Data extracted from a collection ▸
▬▬▬▬▬▬▬▬▬▬
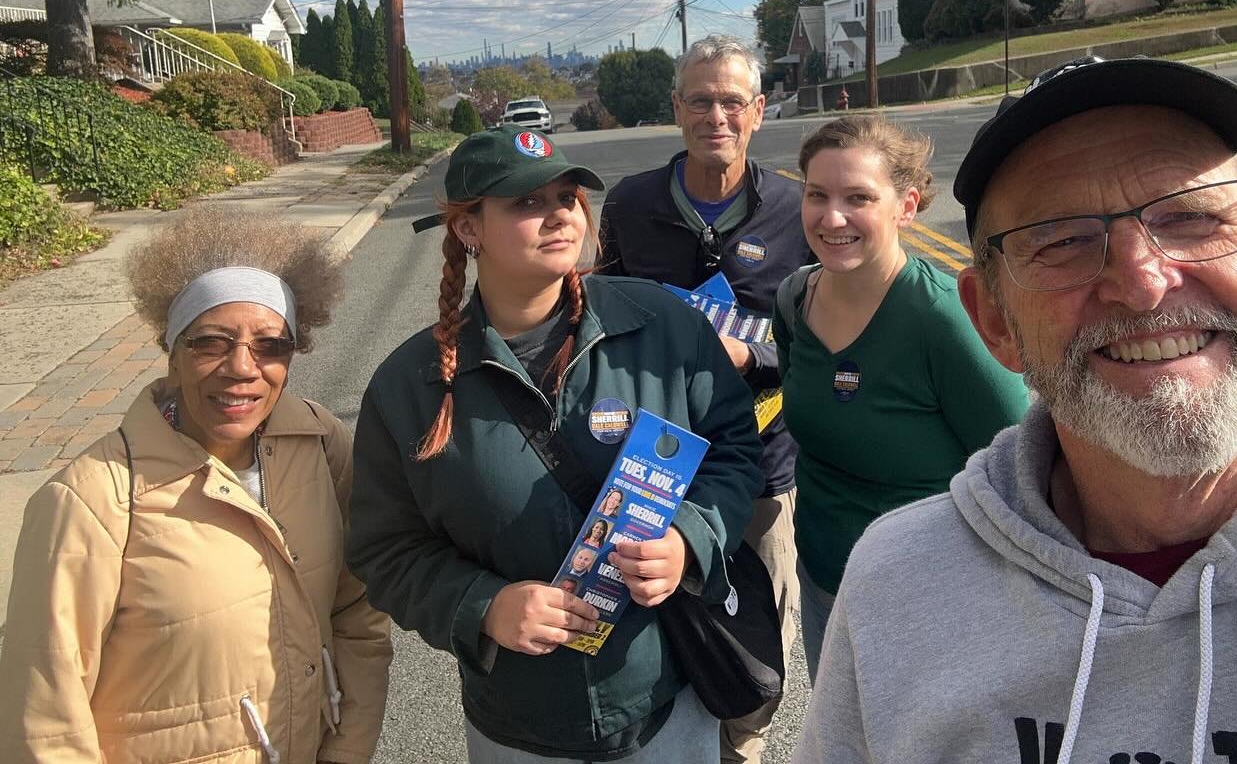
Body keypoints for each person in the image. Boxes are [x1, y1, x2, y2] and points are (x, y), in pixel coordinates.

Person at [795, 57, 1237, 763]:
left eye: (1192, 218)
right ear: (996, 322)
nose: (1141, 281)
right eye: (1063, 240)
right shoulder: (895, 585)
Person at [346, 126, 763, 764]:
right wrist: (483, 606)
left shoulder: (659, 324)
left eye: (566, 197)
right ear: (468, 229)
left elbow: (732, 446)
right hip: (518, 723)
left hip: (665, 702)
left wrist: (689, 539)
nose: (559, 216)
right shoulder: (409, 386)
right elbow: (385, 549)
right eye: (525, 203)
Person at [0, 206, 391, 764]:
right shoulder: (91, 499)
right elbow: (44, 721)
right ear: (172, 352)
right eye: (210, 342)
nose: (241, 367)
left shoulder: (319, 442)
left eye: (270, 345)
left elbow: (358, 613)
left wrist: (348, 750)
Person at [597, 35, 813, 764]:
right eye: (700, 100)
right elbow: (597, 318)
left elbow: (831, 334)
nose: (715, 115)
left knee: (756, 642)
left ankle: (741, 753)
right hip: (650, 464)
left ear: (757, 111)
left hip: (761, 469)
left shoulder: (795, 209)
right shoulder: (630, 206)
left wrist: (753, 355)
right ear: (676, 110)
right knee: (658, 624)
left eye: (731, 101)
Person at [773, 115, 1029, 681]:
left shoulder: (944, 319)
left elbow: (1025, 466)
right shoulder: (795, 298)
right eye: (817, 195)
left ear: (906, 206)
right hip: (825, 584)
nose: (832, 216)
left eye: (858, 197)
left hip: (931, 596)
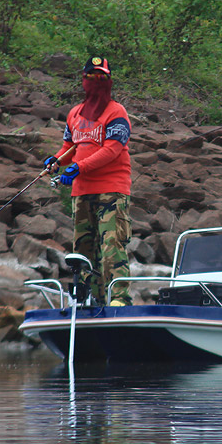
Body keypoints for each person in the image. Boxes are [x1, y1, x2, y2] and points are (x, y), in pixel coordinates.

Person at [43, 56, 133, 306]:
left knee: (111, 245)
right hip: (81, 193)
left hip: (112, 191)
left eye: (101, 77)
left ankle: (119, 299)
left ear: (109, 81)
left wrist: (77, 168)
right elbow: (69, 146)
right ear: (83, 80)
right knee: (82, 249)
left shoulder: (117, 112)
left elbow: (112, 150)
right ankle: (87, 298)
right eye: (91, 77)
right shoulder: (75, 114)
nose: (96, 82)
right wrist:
▬▬▬▬▬▬▬▬▬▬
Aim of the exercise ▸ Could you retype the records above exactly, omitting the pictures?

Answer space ▸
Body keypoints for each person in the image. Boxes are [x1, y1, x2, y2] and points are (x, y), in pixel coordinates.

Person at [795, 57, 1237, 763]:
left eye: (1192, 218)
right ear: (996, 322)
nose: (1141, 281)
right eye: (1063, 240)
right shoulder: (895, 585)
Person at [346, 126, 763, 764]:
right wrist: (483, 606)
left shoulder: (659, 324)
left eye: (566, 197)
right ear: (468, 229)
left elbow: (732, 446)
right hip: (518, 723)
left hip: (665, 702)
left wrist: (689, 539)
nose: (559, 216)
right shoulder: (409, 386)
right elbow: (385, 549)
right eye: (525, 203)
Person at [0, 206, 391, 764]:
right shoulder: (91, 499)
right elbow: (44, 721)
right ear: (172, 352)
right eye: (210, 342)
nose: (241, 367)
left shoulder: (319, 442)
left eye: (270, 345)
left elbow: (358, 613)
left wrist: (348, 750)
Person at [597, 35, 813, 764]:
right eye: (700, 100)
right elbow: (597, 318)
left elbow: (831, 334)
nose: (715, 115)
left knee: (756, 642)
left ankle: (741, 753)
right hip: (650, 464)
left ear: (757, 111)
left hip: (761, 469)
left shoulder: (795, 209)
right shoulder: (630, 206)
left wrist: (753, 355)
right ear: (676, 110)
right knee: (658, 624)
left eye: (731, 101)
Person at [773, 115, 1029, 681]:
left shoulder: (944, 319)
left elbow: (1025, 466)
right shoulder: (795, 298)
right eye: (817, 195)
left ear: (906, 206)
right hip: (825, 584)
nose: (832, 216)
left eye: (858, 197)
left hip: (931, 596)
Body keypoints for each person in the image. Boxes are [x1, y1, x2, y2] and points are (x, y), in pixel coordinates.

Person at [43, 56, 133, 306]:
left knee: (111, 245)
right hip: (81, 193)
left hip: (112, 191)
left eye: (101, 77)
left ankle: (119, 299)
left ear: (109, 81)
left wrist: (77, 168)
right elbow: (69, 146)
right ear: (83, 80)
right knee: (82, 249)
left shoulder: (117, 112)
left elbow: (112, 150)
right ankle: (87, 298)
right eye: (91, 77)
right shoulder: (75, 114)
nose: (96, 82)
right wrist:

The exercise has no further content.